### Your assignment
Restate the following data in its entirety, word for word and without images.

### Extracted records

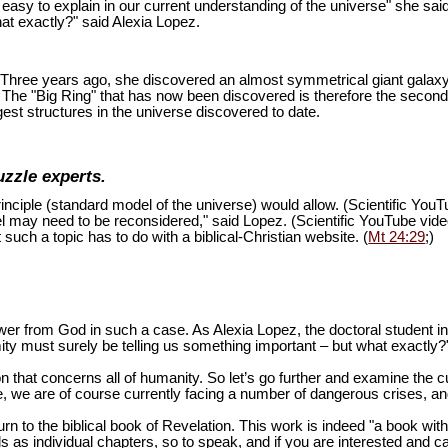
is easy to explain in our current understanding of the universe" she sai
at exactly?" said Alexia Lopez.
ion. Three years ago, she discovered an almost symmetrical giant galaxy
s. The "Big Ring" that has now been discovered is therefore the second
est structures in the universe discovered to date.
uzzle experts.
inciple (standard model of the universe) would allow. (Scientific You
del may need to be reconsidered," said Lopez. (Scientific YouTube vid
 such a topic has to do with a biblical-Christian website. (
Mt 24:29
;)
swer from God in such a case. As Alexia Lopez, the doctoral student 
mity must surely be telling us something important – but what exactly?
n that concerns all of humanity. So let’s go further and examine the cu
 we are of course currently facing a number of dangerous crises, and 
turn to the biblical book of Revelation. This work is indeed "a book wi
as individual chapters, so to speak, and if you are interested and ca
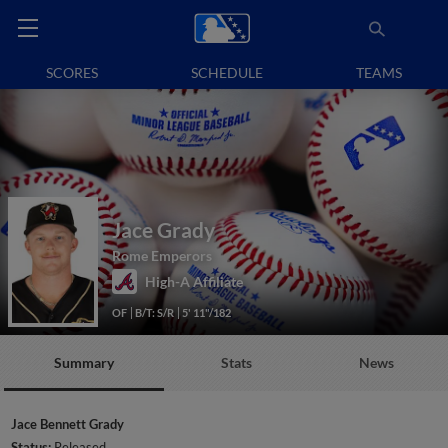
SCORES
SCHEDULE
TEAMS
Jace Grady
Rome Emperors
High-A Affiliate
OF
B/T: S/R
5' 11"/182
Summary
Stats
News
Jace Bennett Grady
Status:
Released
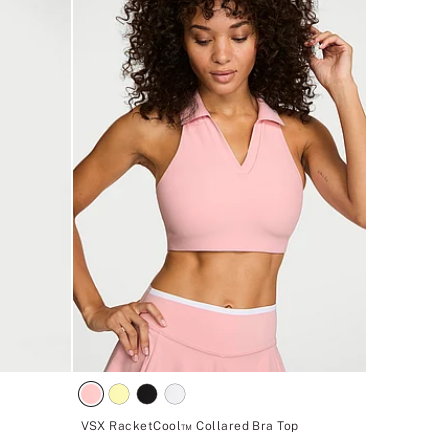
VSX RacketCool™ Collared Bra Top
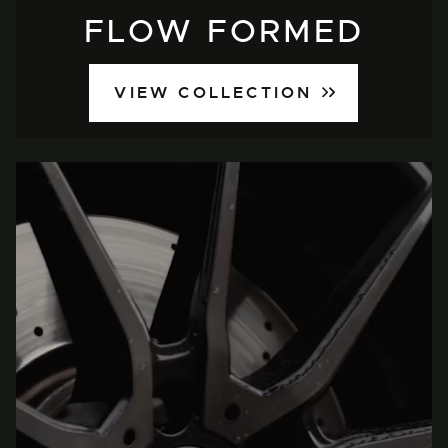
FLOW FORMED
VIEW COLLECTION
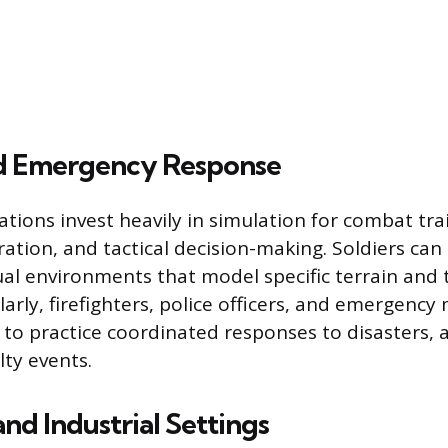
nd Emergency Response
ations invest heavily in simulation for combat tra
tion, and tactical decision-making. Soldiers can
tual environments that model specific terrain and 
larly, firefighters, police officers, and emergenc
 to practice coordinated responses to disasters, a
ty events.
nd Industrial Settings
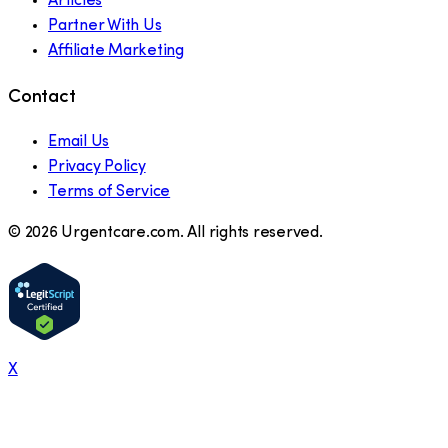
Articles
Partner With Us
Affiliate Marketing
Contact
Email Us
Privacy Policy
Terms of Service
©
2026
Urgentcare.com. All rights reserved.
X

### Task solution
is easy to explain in our current understanding of the universe" she sai
at exactly?" said Alexia Lopez.
ion. Three years ago, she discovered an almost symmetrical giant galaxy
s. The "Big Ring" that has now been discovered is therefore the second
est structures in the universe discovered to date.
uzzle experts.
inciple (standard model of the universe) would allow. (Scientific You
del may need to be reconsidered," said Lopez. (Scientific YouTube vid
 such a topic has to do with a biblical-Christian website. (
Mt 24:29
;)
swer from God in such a case. As Alexia Lopez, the doctoral student 
mity must surely be telling us something important – but what exactly?
n that concerns all of humanity. So let’s go further and examine the cu
 we are of course currently facing a number of dangerous crises, and 
turn to the biblical book of Revelation. This work is indeed "a book wi
as individual chapters, so to speak, and if you are interested and ca
SCORES
SCHEDULE
TEAMS
Jace Grady
Rome Emperors
High-A Affiliate
OF
B/T: S/R
5' 11"/182
Summary
Stats
News
Jace Bennett Grady
Status:
Released
VSX RacketCool™ Collared Bra Top
FLOW FORMED
VIEW COLLECTION
nd Emergency Response
ations invest heavily in simulation for combat tra
tion, and tactical decision-making. Soldiers can
tual environments that model specific terrain and 
larly, firefighters, police officers, and emergenc
 to practice coordinated responses to disasters, a
ty events.
nd Industrial Settings
Articles
Partner With Us
Affiliate Marketing
Contact
Email Us
Privacy Policy
Terms of Service
©
2026
Urgentcare.com. All rights reserved.
X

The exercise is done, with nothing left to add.